* [Task directions]
Rescale everything from the line containing "right hip: (182, 282, -3)" down to the line containing "left ankle: (361, 451, 41)", both ends included. Write out only those lines again, box lines included. Multiply each number in the keypoint coordinate triples (x, y and depth) by 1.15 and round to whole numbers with halves rounded up, leaving the box lines unchanged.

Pose landmark coordinates
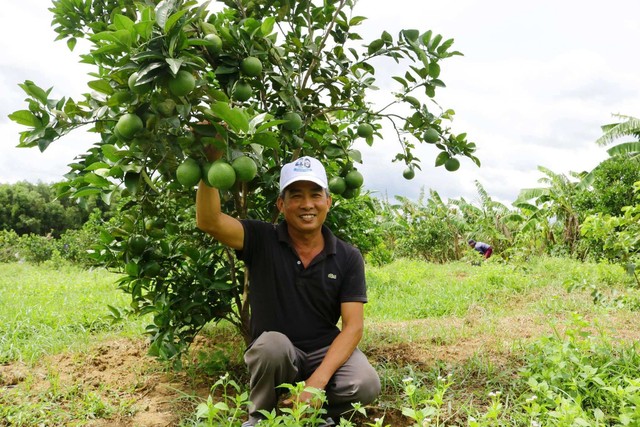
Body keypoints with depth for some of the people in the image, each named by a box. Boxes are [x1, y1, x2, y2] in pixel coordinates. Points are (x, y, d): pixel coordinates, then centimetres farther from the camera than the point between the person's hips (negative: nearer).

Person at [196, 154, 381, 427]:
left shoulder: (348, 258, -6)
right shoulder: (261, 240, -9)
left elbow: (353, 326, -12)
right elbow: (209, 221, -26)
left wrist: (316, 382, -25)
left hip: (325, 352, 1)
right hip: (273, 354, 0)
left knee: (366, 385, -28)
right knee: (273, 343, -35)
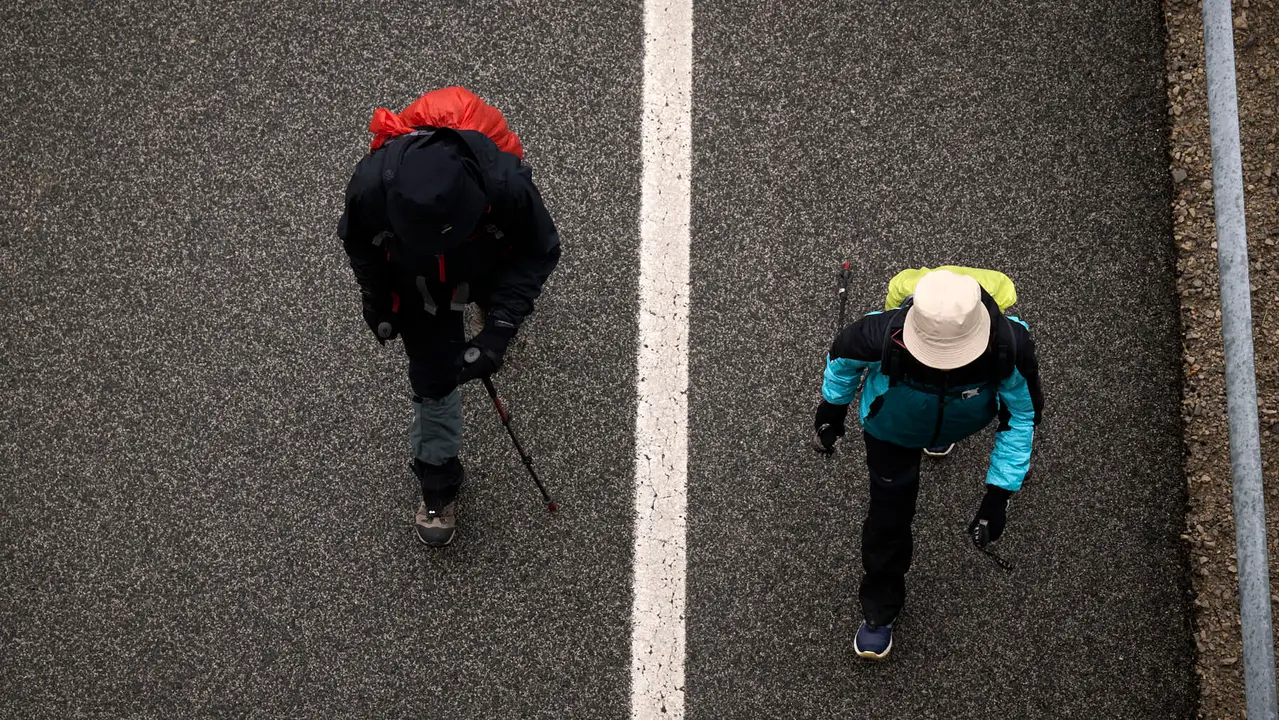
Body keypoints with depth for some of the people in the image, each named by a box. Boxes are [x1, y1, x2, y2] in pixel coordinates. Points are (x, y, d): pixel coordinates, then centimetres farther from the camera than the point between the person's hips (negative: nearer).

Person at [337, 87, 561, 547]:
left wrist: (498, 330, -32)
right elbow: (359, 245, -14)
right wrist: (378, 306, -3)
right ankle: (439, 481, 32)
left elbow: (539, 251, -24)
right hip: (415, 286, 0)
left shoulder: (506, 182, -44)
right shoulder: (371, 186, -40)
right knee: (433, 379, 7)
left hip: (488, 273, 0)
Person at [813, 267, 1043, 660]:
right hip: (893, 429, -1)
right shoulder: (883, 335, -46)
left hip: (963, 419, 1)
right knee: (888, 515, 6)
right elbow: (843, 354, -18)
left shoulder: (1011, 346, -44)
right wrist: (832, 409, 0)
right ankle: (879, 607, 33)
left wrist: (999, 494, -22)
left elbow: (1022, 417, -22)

* * *

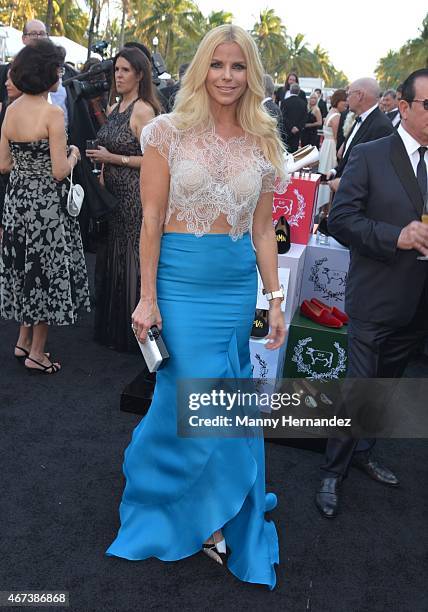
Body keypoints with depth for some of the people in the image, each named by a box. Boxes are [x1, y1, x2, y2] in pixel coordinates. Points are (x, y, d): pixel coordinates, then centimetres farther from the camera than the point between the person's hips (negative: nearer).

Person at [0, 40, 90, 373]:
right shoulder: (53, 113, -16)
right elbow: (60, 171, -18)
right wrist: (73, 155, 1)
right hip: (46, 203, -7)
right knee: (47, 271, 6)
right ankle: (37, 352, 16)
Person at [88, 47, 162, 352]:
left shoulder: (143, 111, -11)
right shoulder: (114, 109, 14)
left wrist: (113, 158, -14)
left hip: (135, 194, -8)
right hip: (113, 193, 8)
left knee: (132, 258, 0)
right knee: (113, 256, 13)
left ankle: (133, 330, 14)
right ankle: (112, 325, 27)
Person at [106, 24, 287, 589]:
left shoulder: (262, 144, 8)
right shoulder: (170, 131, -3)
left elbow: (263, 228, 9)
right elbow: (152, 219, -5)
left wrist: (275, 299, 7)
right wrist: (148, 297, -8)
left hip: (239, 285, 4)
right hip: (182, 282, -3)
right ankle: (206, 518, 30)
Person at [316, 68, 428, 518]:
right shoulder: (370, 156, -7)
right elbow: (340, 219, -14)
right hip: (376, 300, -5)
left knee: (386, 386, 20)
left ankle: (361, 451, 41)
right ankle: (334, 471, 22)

==

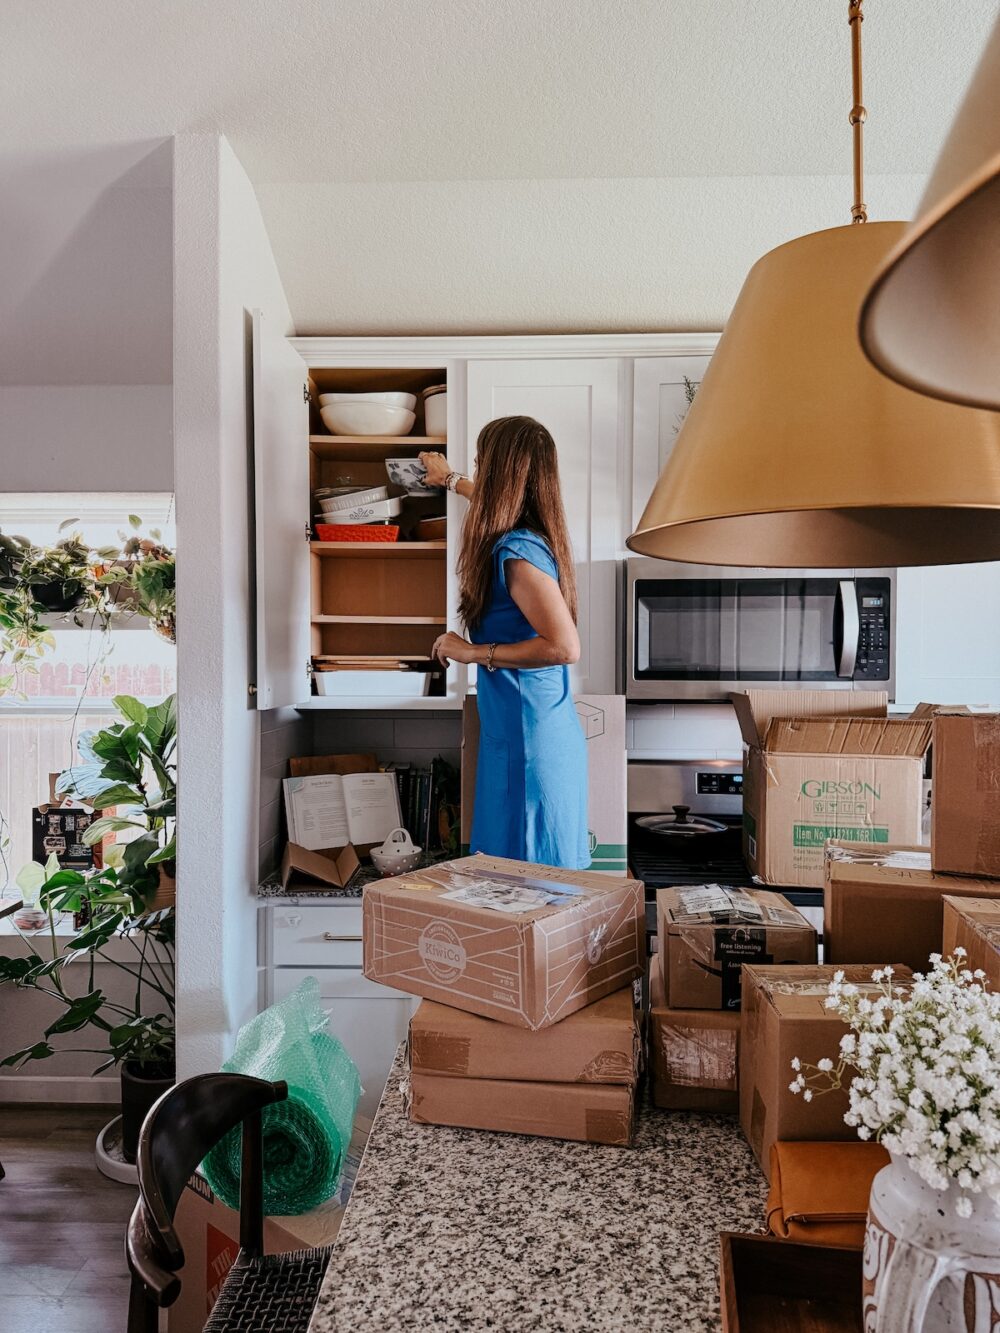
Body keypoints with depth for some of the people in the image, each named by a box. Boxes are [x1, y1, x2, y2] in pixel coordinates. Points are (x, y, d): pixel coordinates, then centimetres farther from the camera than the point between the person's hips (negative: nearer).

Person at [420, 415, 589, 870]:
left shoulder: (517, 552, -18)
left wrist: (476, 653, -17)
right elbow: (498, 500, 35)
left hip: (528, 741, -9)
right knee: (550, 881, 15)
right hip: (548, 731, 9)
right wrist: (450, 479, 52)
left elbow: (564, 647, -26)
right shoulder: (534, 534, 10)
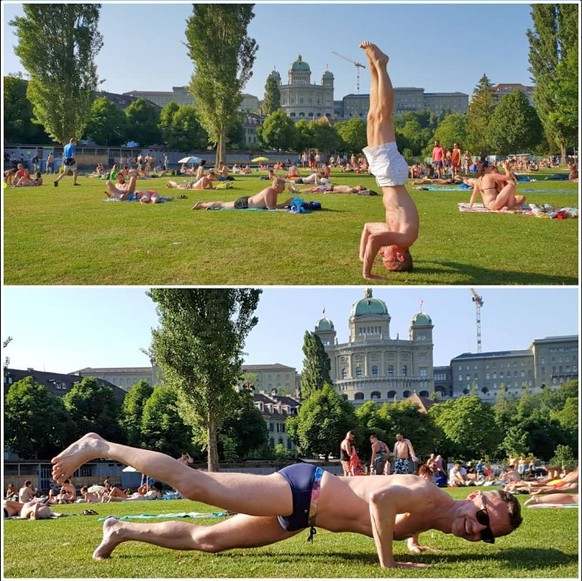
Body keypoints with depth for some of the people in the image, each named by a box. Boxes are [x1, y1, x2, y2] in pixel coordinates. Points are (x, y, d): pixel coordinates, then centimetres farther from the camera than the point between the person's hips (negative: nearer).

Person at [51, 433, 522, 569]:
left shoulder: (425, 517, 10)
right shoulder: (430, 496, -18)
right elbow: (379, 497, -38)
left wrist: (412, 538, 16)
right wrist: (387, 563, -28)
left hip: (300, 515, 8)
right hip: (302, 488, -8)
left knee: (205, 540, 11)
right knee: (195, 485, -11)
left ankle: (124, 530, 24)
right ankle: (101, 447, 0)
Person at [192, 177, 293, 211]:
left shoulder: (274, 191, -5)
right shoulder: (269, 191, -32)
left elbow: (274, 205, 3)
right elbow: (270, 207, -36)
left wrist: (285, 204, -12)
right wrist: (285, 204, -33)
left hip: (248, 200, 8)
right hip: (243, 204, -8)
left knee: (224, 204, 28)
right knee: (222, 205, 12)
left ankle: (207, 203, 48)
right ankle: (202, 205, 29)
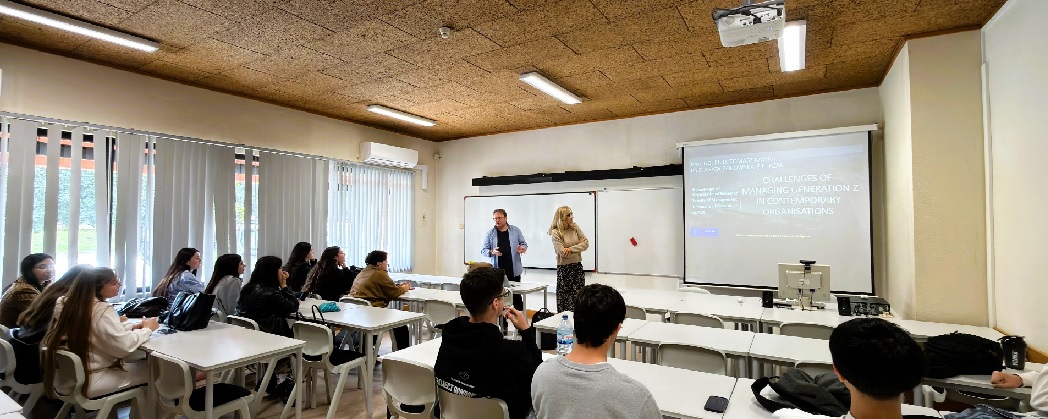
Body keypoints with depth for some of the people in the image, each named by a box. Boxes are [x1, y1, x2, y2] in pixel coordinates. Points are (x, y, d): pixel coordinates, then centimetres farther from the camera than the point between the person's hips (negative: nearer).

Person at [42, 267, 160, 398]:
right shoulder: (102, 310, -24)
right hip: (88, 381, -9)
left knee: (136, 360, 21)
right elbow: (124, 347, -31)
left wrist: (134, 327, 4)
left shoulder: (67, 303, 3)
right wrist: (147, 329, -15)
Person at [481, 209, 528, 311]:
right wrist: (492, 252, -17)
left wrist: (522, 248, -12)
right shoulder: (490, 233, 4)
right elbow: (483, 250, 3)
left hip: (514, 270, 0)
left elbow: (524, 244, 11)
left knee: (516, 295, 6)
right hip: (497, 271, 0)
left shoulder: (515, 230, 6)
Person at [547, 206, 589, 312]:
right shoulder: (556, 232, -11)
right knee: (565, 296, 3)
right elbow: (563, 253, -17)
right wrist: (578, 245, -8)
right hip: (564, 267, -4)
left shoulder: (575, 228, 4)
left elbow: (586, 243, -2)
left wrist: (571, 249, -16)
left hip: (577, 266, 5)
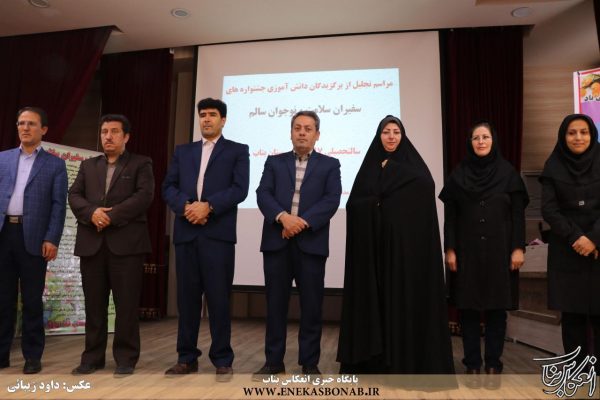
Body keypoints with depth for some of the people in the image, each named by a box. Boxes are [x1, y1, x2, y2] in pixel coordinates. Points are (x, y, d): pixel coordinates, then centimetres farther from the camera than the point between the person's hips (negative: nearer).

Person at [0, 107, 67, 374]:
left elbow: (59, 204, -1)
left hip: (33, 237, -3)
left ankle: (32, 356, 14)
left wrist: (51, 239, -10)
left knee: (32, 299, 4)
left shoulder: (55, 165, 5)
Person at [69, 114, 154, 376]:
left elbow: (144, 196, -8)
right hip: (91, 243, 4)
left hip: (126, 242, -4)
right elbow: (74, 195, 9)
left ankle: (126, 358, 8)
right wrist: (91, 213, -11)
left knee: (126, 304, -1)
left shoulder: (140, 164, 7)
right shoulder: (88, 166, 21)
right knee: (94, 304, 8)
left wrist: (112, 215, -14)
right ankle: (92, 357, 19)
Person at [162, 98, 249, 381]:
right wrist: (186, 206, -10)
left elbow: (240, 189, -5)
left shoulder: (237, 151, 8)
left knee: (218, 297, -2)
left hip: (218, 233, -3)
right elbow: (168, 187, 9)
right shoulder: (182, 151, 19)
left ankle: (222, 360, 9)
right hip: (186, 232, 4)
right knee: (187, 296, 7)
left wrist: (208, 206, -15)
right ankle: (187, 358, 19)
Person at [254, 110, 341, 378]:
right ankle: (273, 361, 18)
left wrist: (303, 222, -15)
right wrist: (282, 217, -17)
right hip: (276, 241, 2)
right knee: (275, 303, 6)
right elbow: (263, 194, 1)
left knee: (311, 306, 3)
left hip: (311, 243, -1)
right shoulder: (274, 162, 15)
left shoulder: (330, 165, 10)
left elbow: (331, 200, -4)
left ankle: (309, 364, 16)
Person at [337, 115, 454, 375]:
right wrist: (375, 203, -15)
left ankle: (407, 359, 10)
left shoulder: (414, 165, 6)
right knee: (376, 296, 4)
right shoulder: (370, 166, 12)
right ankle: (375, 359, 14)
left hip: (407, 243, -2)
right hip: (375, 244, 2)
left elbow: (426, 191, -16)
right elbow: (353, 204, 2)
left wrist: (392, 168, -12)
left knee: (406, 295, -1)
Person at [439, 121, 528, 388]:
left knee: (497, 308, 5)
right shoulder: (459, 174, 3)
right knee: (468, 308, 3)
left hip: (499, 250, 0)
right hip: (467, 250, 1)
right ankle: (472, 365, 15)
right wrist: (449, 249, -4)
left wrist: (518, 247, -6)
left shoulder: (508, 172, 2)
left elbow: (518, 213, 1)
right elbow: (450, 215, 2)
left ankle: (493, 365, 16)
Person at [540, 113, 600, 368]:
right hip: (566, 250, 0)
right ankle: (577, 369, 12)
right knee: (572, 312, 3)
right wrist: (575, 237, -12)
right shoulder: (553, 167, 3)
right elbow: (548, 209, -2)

* [Answer for this exercise]
right hip: (209, 324, -3)
right ankle: (237, 596, 35)
Person at [316, 68, 428, 518]:
right shoulder: (426, 179, -8)
right elbow: (391, 252, -16)
right hip: (432, 345, -6)
left knee: (444, 444, 23)
left ankle: (415, 519, 47)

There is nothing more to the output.